You don't have to be Nostradamus or understand the Mayan calendar to predict that taxes are going up.
Here's our specific predictions for the income tax. We expect that most states will not increase the marginal rates, but they will change the brackets. As a result, more people and companies will be paying income taxes that were before.Texas is not one of the 10 states in "fiscal peril" but it is a good example. It used to be in Texas that there was no corporate income tax and it was fairly easy to avoid the franchise tax. Now there is a new franchise tax and it taxes every form of business. It's a very onerous taxing scheme that only now is starting to hit people. The rate is very low this is true, and most small businesses do not pay any tax, but now that the structure is in place, it's easy to change the thresholds.
Also, income tax audits will increase. It's difficult to raise rates or change thresholds, but if the auditors can find more revenue, that's a win for legislators. More revenue and the state revenues take all the heat. In Texas, they hired 155 new auditors to focus on their new franchise tax. And the inside word is that in fact all 600 or so Texas auditors will be trained in auditing the franchise tax. This tax is so complicated that, if anything, companies are underpaying. Look for a huge ramp up in audit activity, not only in Texas but everywhere and especially in these 10 states.
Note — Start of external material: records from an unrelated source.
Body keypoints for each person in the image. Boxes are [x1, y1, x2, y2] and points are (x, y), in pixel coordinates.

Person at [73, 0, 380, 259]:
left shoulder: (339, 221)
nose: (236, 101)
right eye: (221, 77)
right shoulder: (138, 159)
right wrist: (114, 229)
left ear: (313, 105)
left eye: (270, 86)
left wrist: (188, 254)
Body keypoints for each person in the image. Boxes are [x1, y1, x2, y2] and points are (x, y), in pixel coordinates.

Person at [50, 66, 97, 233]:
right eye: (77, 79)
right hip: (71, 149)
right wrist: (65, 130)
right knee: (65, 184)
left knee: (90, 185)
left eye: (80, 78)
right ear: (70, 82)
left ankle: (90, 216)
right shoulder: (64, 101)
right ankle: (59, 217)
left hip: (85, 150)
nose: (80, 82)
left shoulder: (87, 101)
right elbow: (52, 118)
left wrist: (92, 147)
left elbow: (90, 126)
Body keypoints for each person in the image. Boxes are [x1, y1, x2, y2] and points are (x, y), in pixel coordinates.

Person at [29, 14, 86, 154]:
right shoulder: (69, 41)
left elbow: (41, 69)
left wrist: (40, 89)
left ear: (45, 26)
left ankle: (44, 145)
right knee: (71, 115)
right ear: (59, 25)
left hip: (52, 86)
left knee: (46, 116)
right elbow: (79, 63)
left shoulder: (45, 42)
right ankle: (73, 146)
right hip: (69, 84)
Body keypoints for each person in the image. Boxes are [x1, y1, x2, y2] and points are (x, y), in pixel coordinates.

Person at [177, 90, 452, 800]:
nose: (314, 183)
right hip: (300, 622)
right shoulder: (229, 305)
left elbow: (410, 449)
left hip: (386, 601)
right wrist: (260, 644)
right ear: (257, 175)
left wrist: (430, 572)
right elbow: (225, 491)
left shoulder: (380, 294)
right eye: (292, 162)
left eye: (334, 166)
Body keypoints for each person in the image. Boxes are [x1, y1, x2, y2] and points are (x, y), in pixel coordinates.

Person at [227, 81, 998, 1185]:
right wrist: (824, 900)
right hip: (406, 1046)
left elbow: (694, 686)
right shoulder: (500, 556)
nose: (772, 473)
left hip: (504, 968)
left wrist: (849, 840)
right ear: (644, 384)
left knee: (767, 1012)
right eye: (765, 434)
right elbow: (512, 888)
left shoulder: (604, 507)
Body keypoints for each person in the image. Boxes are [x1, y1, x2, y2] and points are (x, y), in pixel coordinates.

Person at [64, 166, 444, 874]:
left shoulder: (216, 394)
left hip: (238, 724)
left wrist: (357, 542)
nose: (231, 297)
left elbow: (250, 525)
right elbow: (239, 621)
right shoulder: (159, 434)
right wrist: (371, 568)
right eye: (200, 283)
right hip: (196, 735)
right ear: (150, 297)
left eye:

In the sales tax, we fully expect to see an expansion of the base. Look for more services to be taxed. There is still significant opportunity in many states to tax many more services. Also, it is possible that states will make an attempt to increase the rates. At 7 and 8%, lawmakers might think they have some room to raise rates. They'd have to make a big case to do it, but we wouldn't be surprised to see rates increase in some states.
We also fully expect states to increase their sales tax audit activity. This is a proven revenue driver. So it makes sense to hire more auditors.
Nexus will be Big
And what is the best situation of all for auditors? They find lots of money from companies not based in their state. Especially from companies not previously registered. So expect a tremendous effort to find companies from other states doing business in the auditors' states. Printers will be burning up producing all the nexus questionnaires.
The world may not be ending in 2012, but rough times are ahead when it comes to state income and sales and use taxes.